Le concert à proprement parlé commence par un dialogue entre les deux cuivres de l'orchestre - Steve Lands à la trompette et Miles Lyons au trombone (qui interviendra aussi au sousaphone). Sélène Saint-Aimé les rejoint ensuite, contrebasse et vocalises, avant que l'ensemble du groupe ne se mette en mouvement : Gladney au sax ténor, Shea Pierre au piano et Alfred Jordan à la batterie. Il y a là de vieux chants créoles servis par des cuivres particulièrement néo-orléanais entre échos de Louis Armstrong et solennité des marching bands locaux, mais aussi les propres compositions de la contrebassiste, comme cet Arawak Uhuru du nom du peuple indigène de la Martinique, ou une reprise d'un morceau du batteur Doug Hammond, influence majeure des conceptions rythmiques de Steve Coleman, avec qui Sélène a étudié. Bref, on est très loin d'une approche revivaliste, mais bien face à une proposition originale, personelle et sensible. Sélène s'accompagne souvent au chant - vocalises ou paroles en créole - donnant ainsi une dimension assez "aérienne" à sa musique, ce qui crée comme un contre-point à la rythmique funky typique de la Crescent City. Et c'est cette originalité qui emporte mon adhésion, comme un reflet musical du syncrétisme caraïbe.

En deuxième partie, on retrouvait un autre groupe mené par un contrebassiste, fidèle d'entre les fidèles du festival. William Parker rappelait ainsi que la première fois qu'il avait joué ce répertoire à Sons d'hiver, c'était il y a vingt-deux ans, au moment de la sortie du premier disque du groupe. Et, depuis cette date, je crois bien qu'il est de la programmation - comme leader ou sideman - quasiment chaque année. Je l'y ai pour ma part vu en 2004, 2006, 2010, 2013 et 2014. Pour cette année, il venait avec l'un des groupes que je préfère dans sa très vaste discographie : Raining On The Moon, du nom du premier disque paru en 2002 sur Thirsty Ear, donc. A l'origine il s'agissait en fait du quartet pianoless et ornettien (sax alto, trompette, basse, batterie) de Parker auquel s'était joint la chanteuse Leena Conquest. Pour les disques suivants, le groupe s'était élargi avec l'arrivée de la pianiste Eri Yamamoto. Et pour ce concert, Steve Swell au trombone a pris la place de Lewis Barnes à la trompette. Pour le reste, William Parker s'entoure des mêmes fidèles depuis le début, à savoir Rob Brown au sax alto et l'incontournable Hamid Drake à la batterie. 

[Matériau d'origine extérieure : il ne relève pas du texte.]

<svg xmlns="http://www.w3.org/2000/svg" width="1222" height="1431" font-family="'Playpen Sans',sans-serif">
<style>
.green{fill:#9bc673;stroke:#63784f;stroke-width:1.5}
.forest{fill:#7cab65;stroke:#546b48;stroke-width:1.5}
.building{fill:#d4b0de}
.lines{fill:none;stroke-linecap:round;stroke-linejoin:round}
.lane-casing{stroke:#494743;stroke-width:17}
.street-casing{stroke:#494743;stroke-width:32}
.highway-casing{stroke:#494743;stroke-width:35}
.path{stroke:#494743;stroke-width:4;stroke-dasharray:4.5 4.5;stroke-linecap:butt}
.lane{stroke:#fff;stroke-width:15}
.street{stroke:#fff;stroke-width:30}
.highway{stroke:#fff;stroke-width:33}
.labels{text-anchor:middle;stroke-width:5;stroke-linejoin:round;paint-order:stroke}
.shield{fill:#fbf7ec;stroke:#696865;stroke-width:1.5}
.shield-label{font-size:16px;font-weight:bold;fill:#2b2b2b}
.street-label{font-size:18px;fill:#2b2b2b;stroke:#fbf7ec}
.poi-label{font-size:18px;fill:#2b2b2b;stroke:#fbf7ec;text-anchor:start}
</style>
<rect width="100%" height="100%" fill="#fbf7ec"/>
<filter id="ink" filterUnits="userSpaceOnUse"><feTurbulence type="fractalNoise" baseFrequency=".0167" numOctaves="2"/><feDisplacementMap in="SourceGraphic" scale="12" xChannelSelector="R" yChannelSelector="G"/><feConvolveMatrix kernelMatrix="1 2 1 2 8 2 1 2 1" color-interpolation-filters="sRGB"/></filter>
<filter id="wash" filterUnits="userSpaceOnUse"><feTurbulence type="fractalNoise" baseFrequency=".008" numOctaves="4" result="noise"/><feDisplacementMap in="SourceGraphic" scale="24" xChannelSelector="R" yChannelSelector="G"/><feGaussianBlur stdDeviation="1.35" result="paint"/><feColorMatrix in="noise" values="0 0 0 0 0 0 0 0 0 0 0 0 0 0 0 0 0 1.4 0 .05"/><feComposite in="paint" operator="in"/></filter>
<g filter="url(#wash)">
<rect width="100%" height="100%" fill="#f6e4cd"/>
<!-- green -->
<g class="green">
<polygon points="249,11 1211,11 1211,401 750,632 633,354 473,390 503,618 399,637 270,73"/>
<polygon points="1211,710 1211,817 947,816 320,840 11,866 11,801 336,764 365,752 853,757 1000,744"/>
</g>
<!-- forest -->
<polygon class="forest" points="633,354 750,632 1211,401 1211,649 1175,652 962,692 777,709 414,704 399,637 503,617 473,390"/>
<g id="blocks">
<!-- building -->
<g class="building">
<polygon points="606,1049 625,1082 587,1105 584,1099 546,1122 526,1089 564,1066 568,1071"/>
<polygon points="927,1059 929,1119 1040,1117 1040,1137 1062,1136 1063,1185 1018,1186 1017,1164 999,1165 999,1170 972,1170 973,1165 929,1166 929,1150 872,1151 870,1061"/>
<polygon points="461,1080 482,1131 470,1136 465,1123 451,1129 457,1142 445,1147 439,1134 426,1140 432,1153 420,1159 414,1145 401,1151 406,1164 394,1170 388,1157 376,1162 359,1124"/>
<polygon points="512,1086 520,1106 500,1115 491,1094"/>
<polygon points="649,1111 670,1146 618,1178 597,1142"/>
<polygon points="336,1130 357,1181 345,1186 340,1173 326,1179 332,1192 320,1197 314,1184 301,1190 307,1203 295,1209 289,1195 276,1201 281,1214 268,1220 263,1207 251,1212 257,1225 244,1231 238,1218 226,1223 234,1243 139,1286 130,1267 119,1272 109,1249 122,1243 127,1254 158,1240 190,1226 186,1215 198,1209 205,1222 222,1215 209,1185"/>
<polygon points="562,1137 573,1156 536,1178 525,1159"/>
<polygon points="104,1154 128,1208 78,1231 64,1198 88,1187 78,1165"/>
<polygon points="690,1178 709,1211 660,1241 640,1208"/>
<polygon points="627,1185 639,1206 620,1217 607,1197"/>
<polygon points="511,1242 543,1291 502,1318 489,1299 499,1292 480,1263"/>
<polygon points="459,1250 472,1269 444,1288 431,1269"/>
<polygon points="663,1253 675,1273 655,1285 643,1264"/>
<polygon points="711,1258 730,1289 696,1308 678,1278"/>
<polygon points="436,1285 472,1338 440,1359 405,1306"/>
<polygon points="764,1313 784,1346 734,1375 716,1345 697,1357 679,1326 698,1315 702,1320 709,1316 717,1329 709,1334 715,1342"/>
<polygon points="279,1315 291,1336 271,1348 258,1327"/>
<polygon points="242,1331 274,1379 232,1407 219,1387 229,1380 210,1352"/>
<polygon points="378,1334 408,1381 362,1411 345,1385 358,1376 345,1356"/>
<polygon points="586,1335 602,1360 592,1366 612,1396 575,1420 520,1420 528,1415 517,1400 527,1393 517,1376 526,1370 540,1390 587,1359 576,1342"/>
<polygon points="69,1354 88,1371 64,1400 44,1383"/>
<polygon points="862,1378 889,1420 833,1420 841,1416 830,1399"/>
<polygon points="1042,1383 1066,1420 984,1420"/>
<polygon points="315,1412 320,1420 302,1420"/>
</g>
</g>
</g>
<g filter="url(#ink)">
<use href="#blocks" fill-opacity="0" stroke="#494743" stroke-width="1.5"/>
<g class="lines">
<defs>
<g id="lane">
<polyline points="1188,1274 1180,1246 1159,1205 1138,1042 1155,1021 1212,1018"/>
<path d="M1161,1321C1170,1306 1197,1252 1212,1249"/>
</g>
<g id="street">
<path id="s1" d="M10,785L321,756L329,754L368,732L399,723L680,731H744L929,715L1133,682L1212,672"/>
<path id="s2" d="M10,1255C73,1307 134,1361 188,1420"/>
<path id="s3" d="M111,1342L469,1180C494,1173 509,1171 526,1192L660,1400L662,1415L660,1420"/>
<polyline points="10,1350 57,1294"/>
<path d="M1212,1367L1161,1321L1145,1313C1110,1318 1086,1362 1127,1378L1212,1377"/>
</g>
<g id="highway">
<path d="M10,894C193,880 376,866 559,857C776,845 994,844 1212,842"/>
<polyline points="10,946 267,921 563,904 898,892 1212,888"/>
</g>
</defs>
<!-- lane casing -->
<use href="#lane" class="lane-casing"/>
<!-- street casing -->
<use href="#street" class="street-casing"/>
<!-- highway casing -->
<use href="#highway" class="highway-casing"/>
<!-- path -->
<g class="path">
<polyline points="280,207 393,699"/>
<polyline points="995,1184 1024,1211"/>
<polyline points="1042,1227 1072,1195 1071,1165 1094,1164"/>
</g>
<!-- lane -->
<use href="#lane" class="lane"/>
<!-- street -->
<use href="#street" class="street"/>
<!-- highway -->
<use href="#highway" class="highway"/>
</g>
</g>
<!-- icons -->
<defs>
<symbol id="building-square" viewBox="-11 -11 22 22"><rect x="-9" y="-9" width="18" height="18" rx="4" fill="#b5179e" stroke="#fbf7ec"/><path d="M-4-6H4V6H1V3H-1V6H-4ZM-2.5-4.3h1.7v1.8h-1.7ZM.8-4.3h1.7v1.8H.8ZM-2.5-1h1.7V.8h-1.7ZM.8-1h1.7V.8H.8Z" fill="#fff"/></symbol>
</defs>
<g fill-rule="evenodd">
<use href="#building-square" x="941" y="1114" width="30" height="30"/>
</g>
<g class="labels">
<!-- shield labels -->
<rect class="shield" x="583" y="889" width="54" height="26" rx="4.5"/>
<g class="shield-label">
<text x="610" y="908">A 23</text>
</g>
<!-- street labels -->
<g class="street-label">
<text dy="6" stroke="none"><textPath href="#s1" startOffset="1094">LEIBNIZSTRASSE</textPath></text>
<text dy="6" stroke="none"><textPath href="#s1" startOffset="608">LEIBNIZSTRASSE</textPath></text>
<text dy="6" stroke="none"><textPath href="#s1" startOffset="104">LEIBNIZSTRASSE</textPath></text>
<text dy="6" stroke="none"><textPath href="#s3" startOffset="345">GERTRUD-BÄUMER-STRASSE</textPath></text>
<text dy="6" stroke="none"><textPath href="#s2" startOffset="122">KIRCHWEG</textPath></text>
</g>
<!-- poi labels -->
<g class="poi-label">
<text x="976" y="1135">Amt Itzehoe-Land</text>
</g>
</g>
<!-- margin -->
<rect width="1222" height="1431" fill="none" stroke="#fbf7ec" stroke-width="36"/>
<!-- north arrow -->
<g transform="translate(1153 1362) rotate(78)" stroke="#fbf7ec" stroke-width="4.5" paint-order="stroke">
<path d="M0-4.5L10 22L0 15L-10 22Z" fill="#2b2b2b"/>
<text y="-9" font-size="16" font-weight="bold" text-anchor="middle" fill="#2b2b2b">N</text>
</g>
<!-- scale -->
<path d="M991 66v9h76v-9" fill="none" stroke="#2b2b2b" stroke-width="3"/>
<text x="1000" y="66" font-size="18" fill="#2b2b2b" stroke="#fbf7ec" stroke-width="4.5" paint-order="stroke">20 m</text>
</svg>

La musique s'inscrit dans la filiation de ces groupes qui relient les musiques-racines de l'expression africaine-américaine (blues, spirituals, swing, soul) au jazz libre et aux revendications civiques. On pense au We Insist! Freedom Now Suite de Max Roach, aux Stances à Sophie de l'Art Ensemble of Chicago, ou au Cry Of My People d'Archie Shepp. Le chant de Leena Conquest fait ainsi écho à Abbey Lincoln ou Fontella Bass dans ses intonations. Eri Yamamoto est très convaincante dans ses inflexions harmoniques pleine d'une mémoire d'un siècle de musiques. Et, bien entendu, la paire rythmique Parker-Drake est égale à elle-même, tellement évidente dans sa capacité à tenir le drive tout en l'agrémentant d'effets ébouriffants. Le répertoire du concert plonge dans les différents disques que le groupe a publié, avec notamment les excellemment engagés Raining On The Moon et James Baldwin To The Rescue issus du premier album et Soledad et Corn Meal Dance du second (Corn Meal Dance, justement, paru sur AUM Fidelity en 2007). C'est une musique qui dégage de l'optimisme, plein d'une foi humaniste dans un avenir meilleur malgré l'état du monde. Bref, quelque chose de particulièrement indispensable par les temps qui courent.